## Work task
Check each line of the entries below for the word "usually", and copy the lines that have it.

[[ Source material open ]]

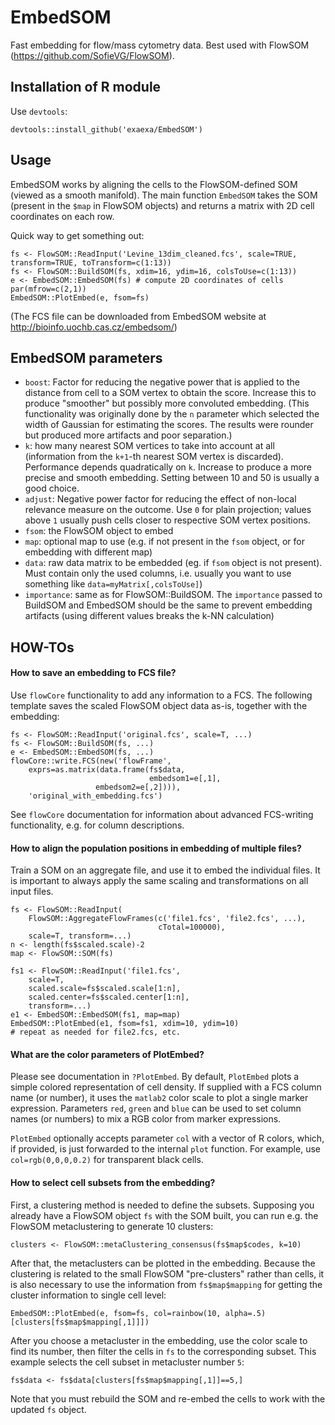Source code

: 
# EmbedSOM

Fast embedding for flow/mass cytometry data. Best used with FlowSOM (https://github.com/SofieVG/FlowSOM).

## Installation of R module

Use `devtools`:

	devtools::install_github('exaexa/EmbedSOM')

## Usage

EmbedSOM works by aligning the cells to the FlowSOM-defined SOM (viewed as a smooth manifold). The main function `EmbedSOM` takes the SOM (present in the `$map` in FlowSOM objects) and returns a matrix with 2D cell coordinates on each row.

Quick way to get something out:

	fs <- FlowSOM::ReadInput('Levine_13dim_cleaned.fcs', scale=TRUE, transform=TRUE, toTransform=c(1:13))
	fs <- FlowSOM::BuildSOM(fs, xdim=16, ydim=16, colsToUse=c(1:13))
	e <- EmbedSOM::EmbedSOM(fs) # compute 2D coordinates of cells
	par(mfrow=c(2,1))
	EmbedSOM::PlotEmbed(e, fsom=fs)

(The FCS file can be downloaded from EmbedSOM website at http://bioinfo.uochb.cas.cz/embedsom/)

## EmbedSOM parameters

- `boost`: Factor for reducing the negative power that is applied to the distance from cell to a SOM vertex to obtain the score. Increase this to produce "smoother" but possibly more convoluted embedding. (This functionality was originally done by the `n` parameter which selected the width of Gaussian for estimating the scores. The results were rounder but produced more artifacts and poor separation.)
- `k`: how many nearest SOM vertices to take into account at all (information from the `k+1`-th nearest SOM vertex is discarded). Performance depends quadratically on `k`. Increase to produce a more precise and smooth embedding. Setting between 10 and 50 is usually a good choice.
- `adjust`: Negative power factor for reducing the effect of non-local relevance measure on the outcome. Use `0` for plain projection; values above `1` usually push cells closer to respective SOM vertex positions.
- `fsom`: the FlowSOM object to embed
- `map`: optional map to use (e.g. if not present in the `fsom` object, or for embedding with different map)
- `data`: raw data matrix to be embedded (eg. if `fsom` object is not present). Must contain only the used columns, i.e. usually you want to use something like `data=myMatrix[,colsToUse]`)
- `importance`: same as for FlowSOM::BuildSOM. The `importance` passed to BuildSOM and EmbedSOM should be the same to prevent embedding artifacts (using different values breaks the k-NN calculation)

## HOW-TOs

#### How to save an embedding to FCS file?

Use `flowCore` functionality to add any information to a FCS. The following template saves the scaled FlowSOM object data as-is, together with the embedding:

	fs <- FlowSOM::ReadInput('original.fcs', scale=T, ...)
	fs <- FlowSOM::BuildSOM(fs, ...)
	e <- EmbedSOM::EmbedSOM(fs, ...)
	flowCore::write.FCS(new('flowFrame',
		exprs=as.matrix(data.frame(fs$data,
		                           embedsom1=e[,1],
					   embedsom2=e[,2]))),
		'original_with_embedding.fcs')

See `flowCore` documentation for information about advanced FCS-writing functionality, e.g. for column descriptions.

#### How to align the population positions in embedding of multiple files?

Train a SOM on an aggregate file, and use it to embed the individual files. It is important to always apply the same scaling and transformations on all input files.

	fs <- FlowSOM::ReadInput(
		FlowSOM::AggregateFlowFrames(c('file1.fcs', 'file2.fcs', ...),
		                             cTotal=100000),
		scale=T, transform=...)
	n <- length(fs$scaled.scale)-2
	map <- FlowSOM::SOM(fs)

	fs1 <- FlowSOM::ReadInput('file1.fcs',
		scale=T,
		scaled.scale=fs$scaled.scale[1:n],
		scaled.center=fs$scaled.center[1:n],
		transform=...)
	e1 <- EmbedSOM::EmbedSOM(fs1, map=map)
	EmbedSOM::PlotEmbed(e1, fsom=fs1, xdim=10, ydim=10)
	# repeat as needed for file2.fcs, etc.

#### What are the color parameters of PlotEmbed?

Please see documentation in `?PlotEmbed`. By default, `PlotEmbed` plots a simple colored representation of cell density. If supplied with a FCS column name (or number), it uses the `matlab2` color scale to plot a single marker expression. Parameters `red`, `green` and `blue` can be used to set column names (or numbers) to mix a RGB color from marker expressions.

`PlotEmbed` optionally accepts parameter `col` with a vector of R colors, which, if provided, is just forwarded to the internal `plot` function. For example, use `col=rgb(0,0,0,0.2)` for transparent black cells.

#### How to select cell subsets from the embedding?

First, a clustering method is needed to define the subsets. Supposing you already have a FlowSOM object `fs` with the SOM built, you can run e.g. the FlowSOM metaclustering to generate 10 clusters:

	clusters <- FlowSOM::metaClustering_consensus(fs$map$codes, k=10)

After that, the metaclusters can be plotted in the embedding. Because the clustering is related to the small FlowSOM "pre-clusters" rather than cells, it is also necessary to use the information from `fs$map$mapping` for getting the cluster information to single cell level:

	EmbedSOM::PlotEmbed(e, fsom=fs, col=rainbow(10, alpha=.5)[clusters[fs$map$mapping[,1]]])

After you choose a metacluster in the embedding, use the color scale to find its number, then filter the cells in `fs` to the corresponding subset. This example selects the cell subset in metacluster number `5`:

	fs$data <- fs$data[clusters[fs$map$mapping[,1]]==5,]

Note that you must rebuild the SOM and re-embed the cells to work with the updated `fs` object.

[[ Source material closed ]]

## Output
- `k`: how many nearest SOM vertices to take into account at all (information from the `k+1`-th nearest SOM vertex is discarded). Performance depends quadratically on `k`. Increase to produce a more precise and smooth embedding. Setting between 10 and 50 is usually a good choice.
- `adjust`: Negative power factor for reducing the effect of non-local relevance measure on the outcome. Use `0` for plain projection; values above `1` usually push cells closer to respective SOM vertex positions.
- `data`: raw data matrix to be embedded (eg. if `fsom` object is not present). Must contain only the used columns, i.e. usually you want to use something like `data=myMatrix[,colsToUse]`)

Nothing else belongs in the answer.